* SELECTED TEXT *
==*==
[<prev] [next>] [<thread-prev] [day] [month] [year] [list]
Message-ID: <20250226171406.19c2de6b@sal.lan>
Date: Wed, 26 Feb 2025 17:14:06 +0100
From: Mauro Carvalho Chehab <mchehab+huawei@...nel.org>
To: Igor Mammedov <imammedo@...hat.com>
Cc: "Michael S . Tsirkin" <mst@...hat.com>, Jonathan Cameron
<Jonathan.Cameron@...wei.com>, Shiju Jose <shiju.jose@...wei.com>,
qemu-arm@...gnu.org, qemu-devel@...gnu.org, Ani Sinha
<anisinha@...hat.com>, Dongjiu Geng <gengdongjiu1@...il.com>,
linux-kernel@...r.kernel.org
Subject: Re: [PATCH v3 03/14] acpi/ghes: Use HEST table offsets when
preparing GHES records
Em Tue, 25 Feb 2025 10:43:27 +0100
Igor Mammedov <imammedo@...hat.com> escreveu:
> On Fri, 21 Feb 2025 07:02:21 +0100
> Mauro Carvalho Chehab <mchehab+huawei@...nel.org> wrote:
>
> > Em Mon, 3 Feb 2025 15:34:23 +0100
> > Igor Mammedov <imammedo@...hat.com> escreveu:
> >
> > > On Fri, 31 Jan 2025 18:42:44 +0100
> > > Mauro Carvalho Chehab <mchehab+huawei@...nel.org> wrote:
> > >
> > > > There are two pointers that are needed during error injection:
> > > >
> > > > 1. The start address of the CPER block to be stored;
> > > > 2. The address of the ack.
> > > >
> > > > It is preferable to calculate them from the HEST table. This allows
> > > > checking the source ID, the size of the table and the type of the
> > > > HEST error block structures.
> > > >
> > > > Yet, keep the old code, as this is needed for migration purposes.
==*==
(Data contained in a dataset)
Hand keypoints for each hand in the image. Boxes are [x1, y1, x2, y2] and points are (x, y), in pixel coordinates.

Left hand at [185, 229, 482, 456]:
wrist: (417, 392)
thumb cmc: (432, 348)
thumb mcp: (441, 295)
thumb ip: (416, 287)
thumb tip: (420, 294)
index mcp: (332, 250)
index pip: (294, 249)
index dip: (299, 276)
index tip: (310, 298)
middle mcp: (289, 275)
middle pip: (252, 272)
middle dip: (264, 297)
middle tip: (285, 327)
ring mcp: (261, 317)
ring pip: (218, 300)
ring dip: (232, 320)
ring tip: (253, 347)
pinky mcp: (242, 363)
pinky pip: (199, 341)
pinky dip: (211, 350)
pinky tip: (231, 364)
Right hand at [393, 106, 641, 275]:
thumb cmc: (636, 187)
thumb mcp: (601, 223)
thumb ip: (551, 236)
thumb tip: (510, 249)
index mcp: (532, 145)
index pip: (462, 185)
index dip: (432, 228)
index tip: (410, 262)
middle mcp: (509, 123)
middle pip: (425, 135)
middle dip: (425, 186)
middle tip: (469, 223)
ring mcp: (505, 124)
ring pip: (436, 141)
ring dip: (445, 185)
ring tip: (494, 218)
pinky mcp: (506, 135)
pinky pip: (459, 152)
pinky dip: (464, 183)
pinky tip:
==*==
* EXERCISE DETAILS *
Please resume the mailing-list message about using HEST table offsets for GHES records, picking up right after its final line. This data comes from a separate source, unrelated to the mailing-list message.

* OUTPUT OF THE EXERCISE *
> > > >
> > > > Signed-off-by: Mauro Carvalho Chehab <mchehab+huawei@...nel.org>
> > > > ---
> > > > hw/acpi/ghes.c | 132 ++++++++++++++++++++++++++++++++++++-----
> > > > include/hw/acpi/ghes.h | 1 +
> > > > 2 files changed, 119 insertions(+), 14 deletions(-)
> > > >
> > > > diff --git a/hw/acpi/ghes.c b/hw/acpi/ghes.c
> > > > index 27478f2d5674..8f284fd191a6 100644
> > > > --- a/hw/acpi/ghes.c
> > > > +++ b/hw/acpi/ghes.c
> > > > @@ -41,6 +41,12 @@
> > > > /* Address offset in Generic Address Structure(GAS) */
> > > > #define GAS_ADDR_OFFSET 4
> > > >
> > > > +/*
> > > > + * ACPI spec 1.0b
> > > > + * 5.2.3 System Description Table Header
> > > > + */
> > > > +#define ACPI_DESC_HEADER_OFFSET 36
> > > > +
> > > > /*
> > > > * The total size of Generic Error Data Entry
> > > > * ACPI 6.1/6.2: 18.3.2.7.1 Generic Error Data,
> > > > @@ -61,6 +67,25 @@
> > > > */
> > > > #define ACPI_GHES_GESB_SIZE 20
> > > >
> > > > +/*
> > > > + * Offsets with regards to the start of the HEST table stored at
> > > > + * ags->hest_addr_le,
> > >
> > > If I read this literary, then offsets above are not what
> > > declared later in this patch.
> > > I'd really drop this comment altogether as it's confusing,
> > > and rather get variables/macro naming right
> > >
> > > > according with the memory layout map at
> > > > + * docs/specs/acpi_hest_ghes.rst.
> > > > + */
> > >
> > > what we need is update to above doc, describing new and old ways.
> > > a separate patch.
> >
> > I can't see anything that should be changed at
> > docs/specs/acpi_hest_ghes.rst, as this series doesn't change the
> > firmware layout: we're still using two firmware tables:
> >
> > - etc/acpi/tables, with HEST on it;
> > - etc/hardware_errors, with:
> > - error block addresses;
> > - read_ack registers;
> > - CPER records.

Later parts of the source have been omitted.